Line segments $r_1, r_2$ starting from a common origin (either overlapping on same side, or placed opposite sides of origin) have a constant product $ =\pm T^2$ by rotation of the entire common line about origin as pole.
What condition was implied by Euclid in geometric configuration/setting so we add it (plug it in) to derive equation of a Circle ?
EDIT 1:
Any number of curves can be constructed to have a constant geometric mean of radial segments.

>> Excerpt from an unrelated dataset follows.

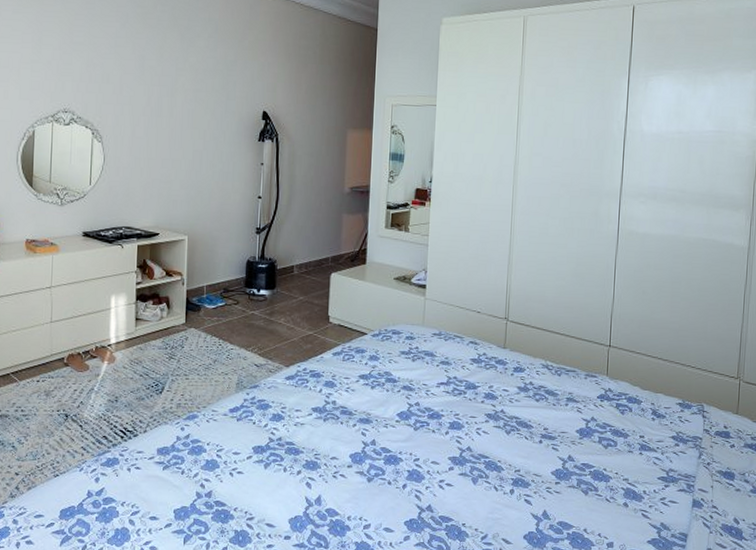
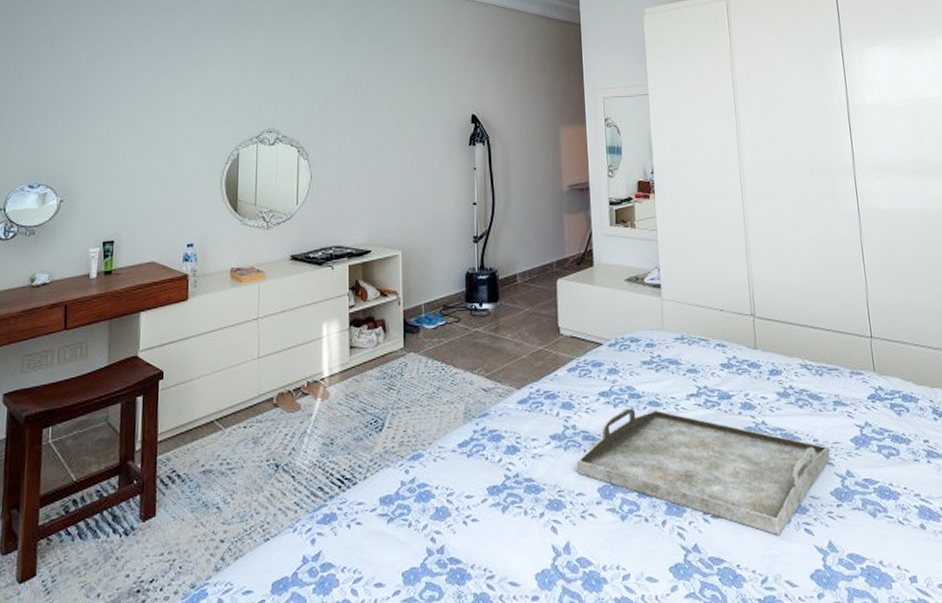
serving tray: none [332,390,556,502] -> present [576,408,830,535]

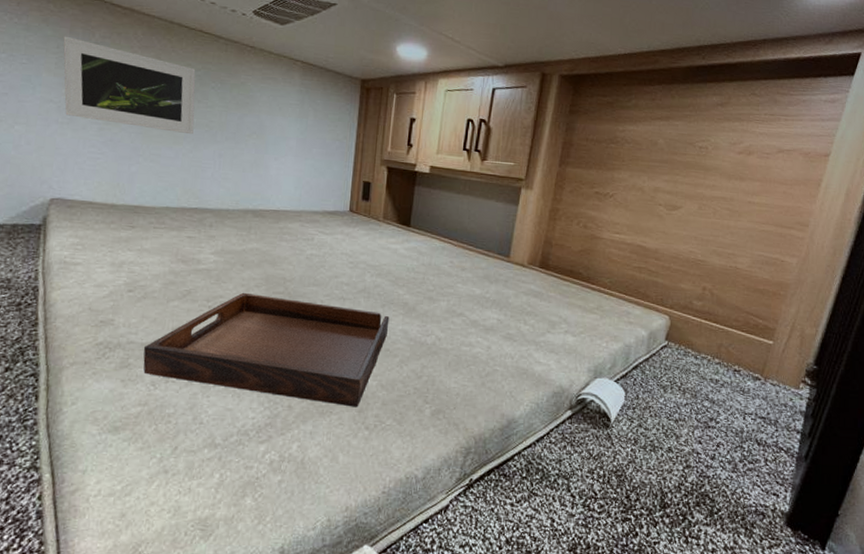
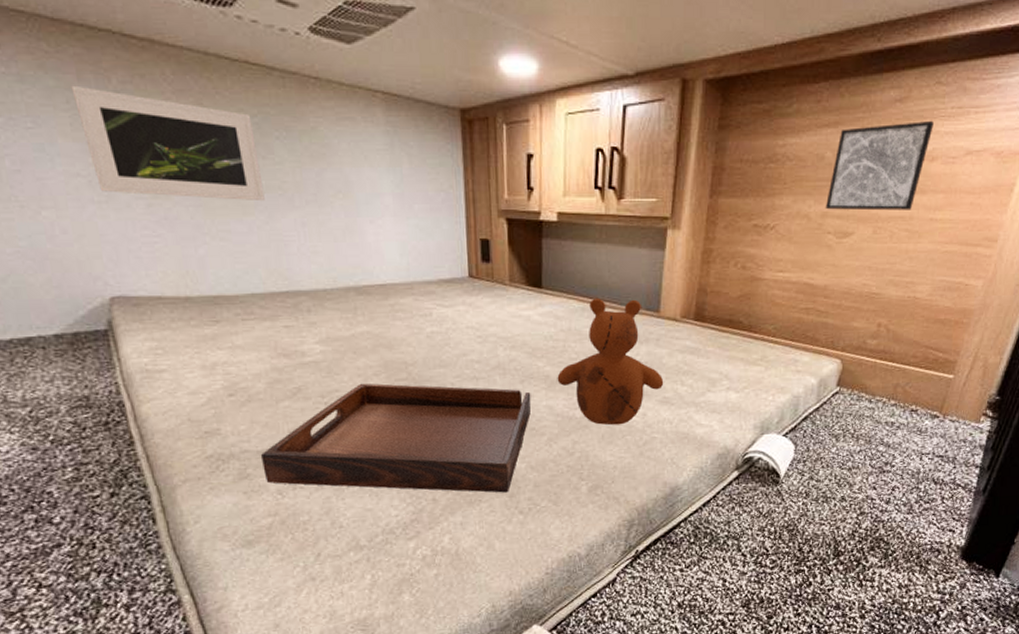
teddy bear: none [414,239,509,355] -> present [557,297,664,426]
wall art: none [657,122,750,193] -> present [825,120,934,211]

To illustrate what I mean instead of a circle I am taking a simple example of a "returning" curve (tangent going through origin) as:
$$ r^2 - a^2 \psi = T^2 = r_1 \cdot r_2 \tag{1} $$
where $r_1,r_2 $ reach up to the curve from origin at same $ \theta$ , $ \psi $ is angle between radius vector and arc tangent. Differentiate with respect to arc, using $ dr/ds = \cos \psi,$
$$ \psi^{\prime} = 2 r \cos \psi/a^2 ;\quad \psi^{\prime \prime}= \cos \psi ^2 - r \sin \psi \cdot \psi^{\prime}\tag{2} $$
$ \psi $ is angle between radius vector and arc tangent
Taking constants $ a=1, T= 2 $ and corresponding boundary conditions when we integrate last second order ODE as $ \theta =0, r_i= \sqrt 6, \psi_i= 1$, the desired curve appears as follows with
$$r_1 \cdot r_2 = T^2 \tag{3} $$ everywhere:
EDIT2:
The curve for case $$ T^2 < 0 , \,T^2 = -1.6, \, a=1,\,\theta_i=0, \,r_i=1,\, \psi_i = 1.3 \,rad \tag{4} $$
turns out to be a non-recursive spiral, added below.
EDIT 3:
The ODE of a standard eccentric circle radius $a$ is given by
$$ \frac{\sin \psi} {r} = \frac{1}{2a} (1-\frac{T^2}{r^2}) \tag{5} $$
In order to investigate further what Euclid may have implied and to investigate further the behavior at nose of curve $T= 2$ ( green curve), I have next taken a changed "linear" ODE in the following form:
$$ \frac{\psi_k} {r_k} = \frac{1}{2a} (1 -\frac{T_k^2}{r_k^2}) \tag{6}$$
They all have same power $ \pm T^2$ periodic with $2 \pi a $ radial width.
and obtained a $(k)$ series of concentric "eel" shaped curves of constant width $ 2 \pi a$ between two concentric circles for positive power $T^2$(red). For negative power, $-T^2$ (blue) the curve behavior is similar but how extreme radii values form are still not clear.